I can’t count the number of times M and my husband start a wrestling match or a “fight.” Even Baby L will try and crawl on top of them these days.

I will admit, I will start a challenge with M every now and then. I won’t win for long, he’ll be bigger than me any day, so I might as well take advantage.

Pile Up-Baby L on daddy who is on M. 

3. I will never buy enough milk. 

 For real. A gallon of milk lasts our family about 1.5 days. No joke. Today I went to the store and bought two gallons of 1% milk and one gallon of whole milk for Baby L. Guarantee I will be back at the store by Monday buying more milk. Growing boys!

4. Quiet Time does not exist. 

5. Anything can be made into a toy gun. I mean anything. 

M has an imagination like no one else I know. He can pretend anything is a gun-a pencil, paper, tree limbs, silverware, legos, straws, you name it- it’s a toy gun.

6. Shoot em’ up video games are cool- not violent. Oh, and you’re never too old for arcade games. 

M would want to play any of these new video  games any day if I would let him. But, unfortunately for him, mom thinks there too violent. To every boy and man, hubby included, the games are “cool.”

Oh, and if M ever suggests going to the local arcade-hubby is right on board. They play shoot em’ up games, racing games, and whatever else. I usually wander around aimlessly, overwhelmed by the screaming kids, loud noises, and flashing lights. I will hit up a game of skee ball though 🙂 But, again- boys are never too old for arcades.

7. Fire is awesome. Blowing up stuff is even better! 

Fourth of July at my parent’s house is always a blast for M and my hubby. They end up making bottle rockets, blowing up GI Joes, blowing up canteloupes or whatever else they can come up with. What guy wouldn’t think that is awesome?

M waiting to blow up a can or a GI Joe or just play with smoke bombs? 

8. Big Trucks and Sports Cars – all guys want one or the other- or both 

M, at 7 years old, already claims he is going to buy a corvette when he is 16. Little does he realize he needs a heck of a lot of money and mommy and daddy are sure as hell not paying the insurance for that!

M is also obsessed with big diesel trucks. I took him to a truck and tractor pull last year. Below, was his reaction- needless to say he thought it was awesome.

M checking out some cars at a local Fourth of July Festival 

9. No matter how much mom will love it, boys do not want to wear argyle sweaters or boat shoes. Or corduroys–sorry Nana. 

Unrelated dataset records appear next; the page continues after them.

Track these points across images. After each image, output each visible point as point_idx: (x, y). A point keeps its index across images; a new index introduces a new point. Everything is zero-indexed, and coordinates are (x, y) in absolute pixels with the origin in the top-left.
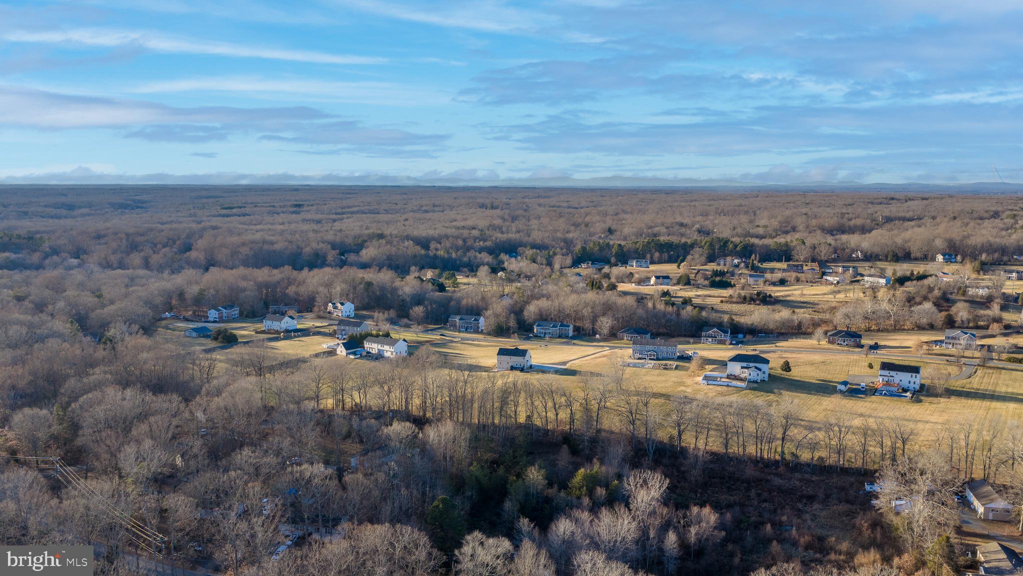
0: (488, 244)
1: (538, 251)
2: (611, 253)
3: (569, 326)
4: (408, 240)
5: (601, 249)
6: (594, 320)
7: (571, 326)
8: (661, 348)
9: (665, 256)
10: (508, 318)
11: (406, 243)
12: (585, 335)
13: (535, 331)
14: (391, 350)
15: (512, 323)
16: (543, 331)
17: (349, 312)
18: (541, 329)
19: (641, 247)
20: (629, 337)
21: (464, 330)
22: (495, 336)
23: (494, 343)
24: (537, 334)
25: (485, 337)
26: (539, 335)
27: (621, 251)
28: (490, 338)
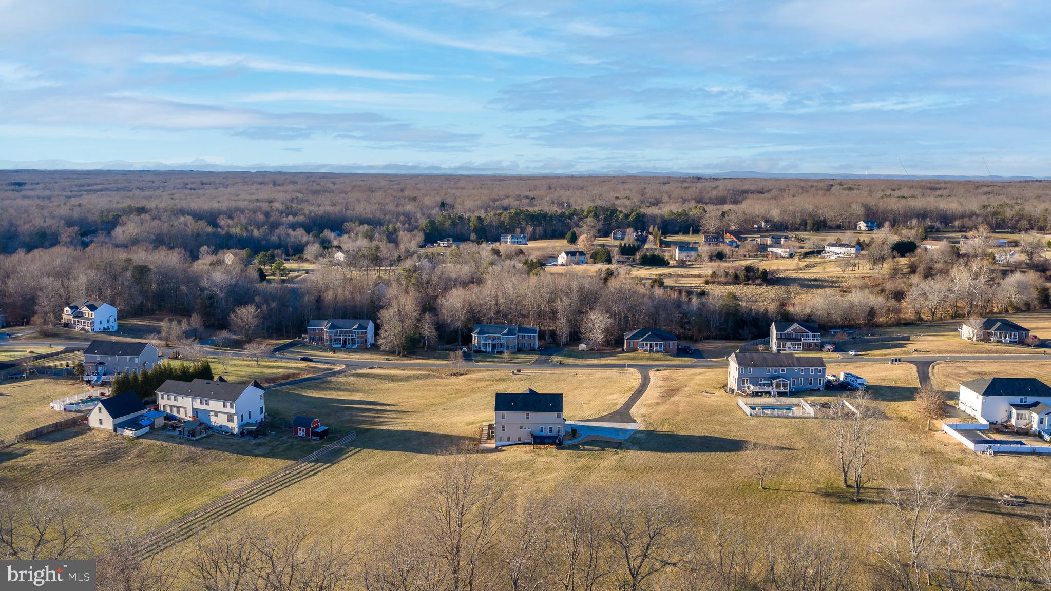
0: (301, 218)
1: (371, 227)
2: (468, 229)
3: (532, 332)
7: (536, 331)
8: (796, 369)
9: (540, 230)
10: (420, 322)
11: (182, 219)
12: (563, 346)
13: (475, 342)
14: (229, 410)
16: (491, 342)
17: (108, 322)
18: (487, 338)
19: (507, 219)
20: (647, 345)
21: (340, 346)
22: (404, 356)
23: (413, 370)
24: (480, 348)
25: (388, 359)
26: (483, 349)
27: (480, 225)
28: (398, 360)
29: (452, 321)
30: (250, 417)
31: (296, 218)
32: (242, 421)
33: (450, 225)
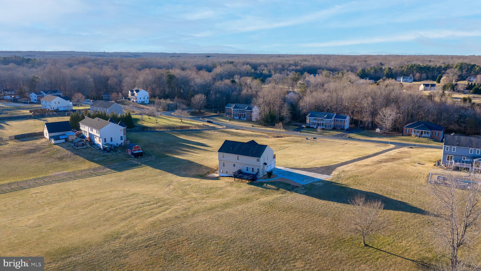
0: (299, 67)
1: (331, 72)
2: (383, 74)
3: (345, 118)
4: (247, 65)
5: (376, 71)
6: (374, 114)
7: (348, 118)
9: (424, 75)
10: (281, 107)
11: (245, 66)
12: (363, 128)
13: (308, 121)
14: (98, 135)
15: (285, 112)
16: (316, 122)
17: (144, 99)
18: (314, 119)
19: (406, 69)
20: (418, 132)
21: (238, 118)
22: (265, 126)
23: (258, 132)
24: (310, 125)
25: (253, 126)
26: (311, 126)
27: (390, 72)
28: (261, 127)
29: (302, 109)
30: (112, 141)
31: (296, 68)
32: (105, 141)
33: (373, 72)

Little does M know, I bought him an argyle sweater for Christmas. As long as he wears it a couple times, I’ll be happy. And at least I have a few years to dress Baby L all “preppy,” as my hubby calls it, before he has an opinion on his wardrobe.

10. Boys always love their mama.

No matter how crazy I get, no matter how many times I calls M’s outfit “cute” or want him to hold my hand, and no matter how many times I tell them to “calm down,” my boys always love me. They will cuddle with me, hug me, hang out with me, and still take goofy pictures with me.

I have learned so much more living with boys, but the list would just keep going. Boys love bugs, they want them as pets. Jeans will always have holes in them.  It’s cool to watch dad gut a deer. The house will never be clean. No, mom, we do not notice the dirt underneath our nails…etc. etc.